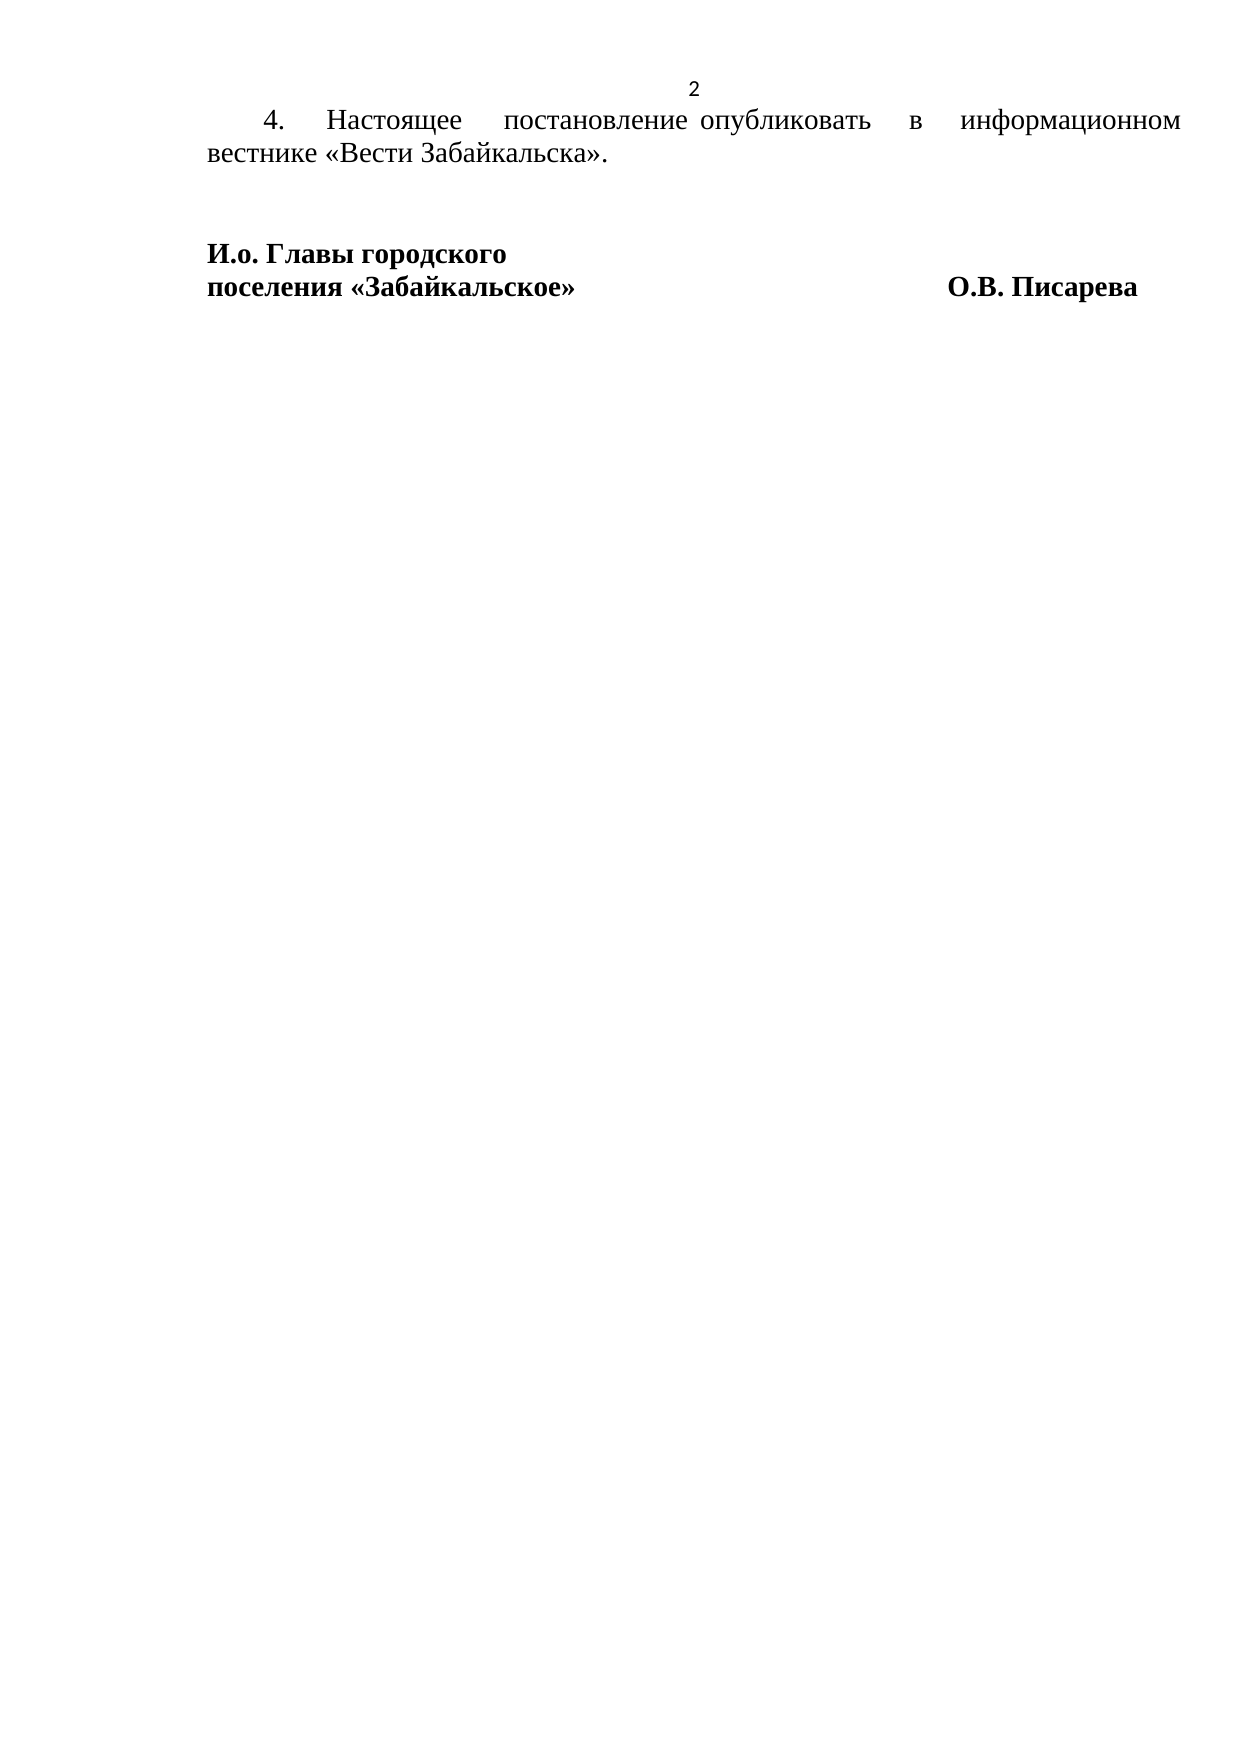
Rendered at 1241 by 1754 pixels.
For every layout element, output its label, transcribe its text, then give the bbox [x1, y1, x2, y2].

title поселения «Забайкальское» О.В. Писарева [207, 269, 1181, 303]
text 4. Настоящее постановление опубликовать в информационном вестнике «Вести Забайкальска». [207, 102, 1181, 169]
title И.о. Главы городского [207, 236, 1181, 269]
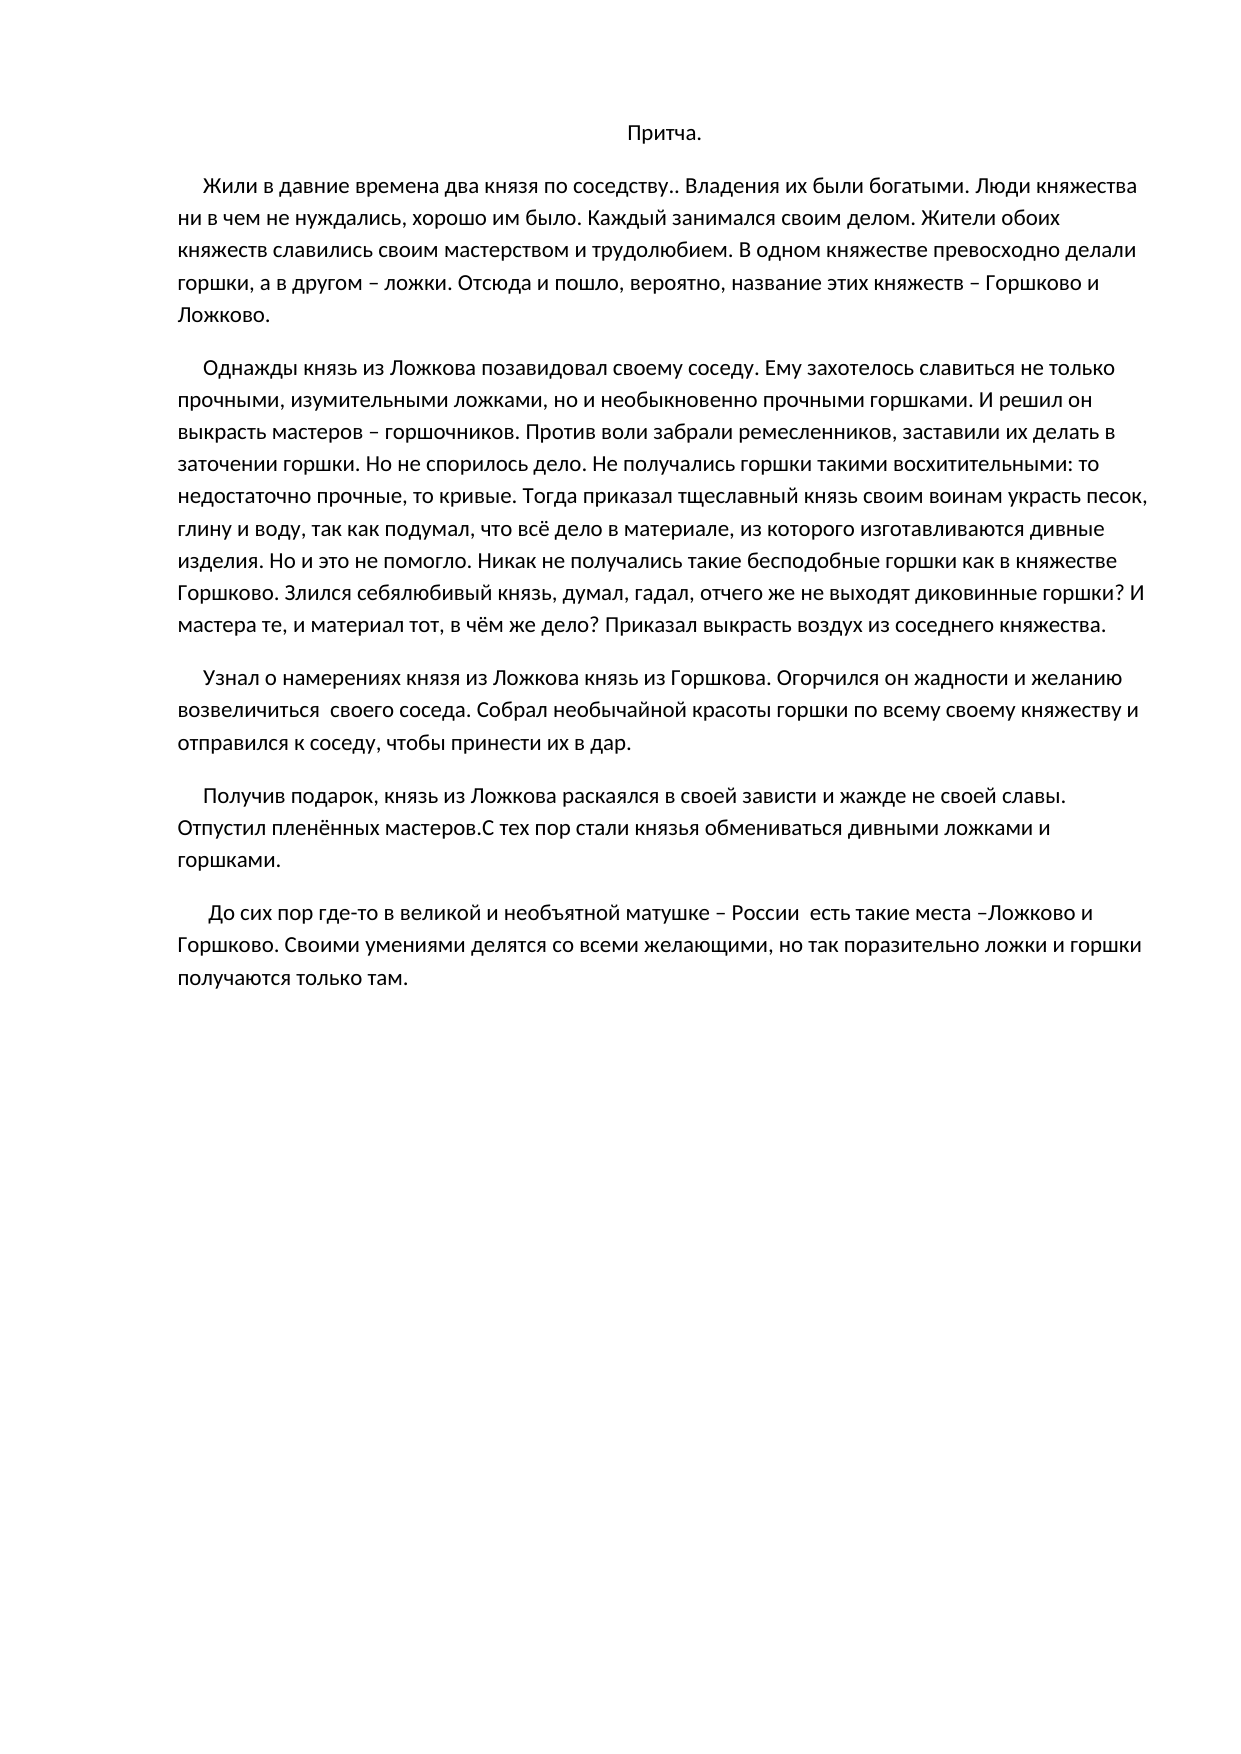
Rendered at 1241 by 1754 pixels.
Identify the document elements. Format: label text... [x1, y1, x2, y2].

#####

Exactly as they appear above, give the records again, without their pictures.

▶ _Answer to this problem_:
Rendered at 1241 by 1754 pixels.
For every layout element, output its label, transcribe its text, then give the bbox [x1, y1, x2, y2].

title поселения «Забайкальское» О.В. Писарева [207, 269, 1181, 303]
text 4. Настоящее постановление опубликовать в информационном вестнике «Вести Забайкальска». [207, 102, 1181, 169]
title И.о. Главы городского [207, 236, 1181, 269]
Rendered at 1241 by 1754 pixels.
Identify the document elements. Format: label text... [x1, y1, x2, y2].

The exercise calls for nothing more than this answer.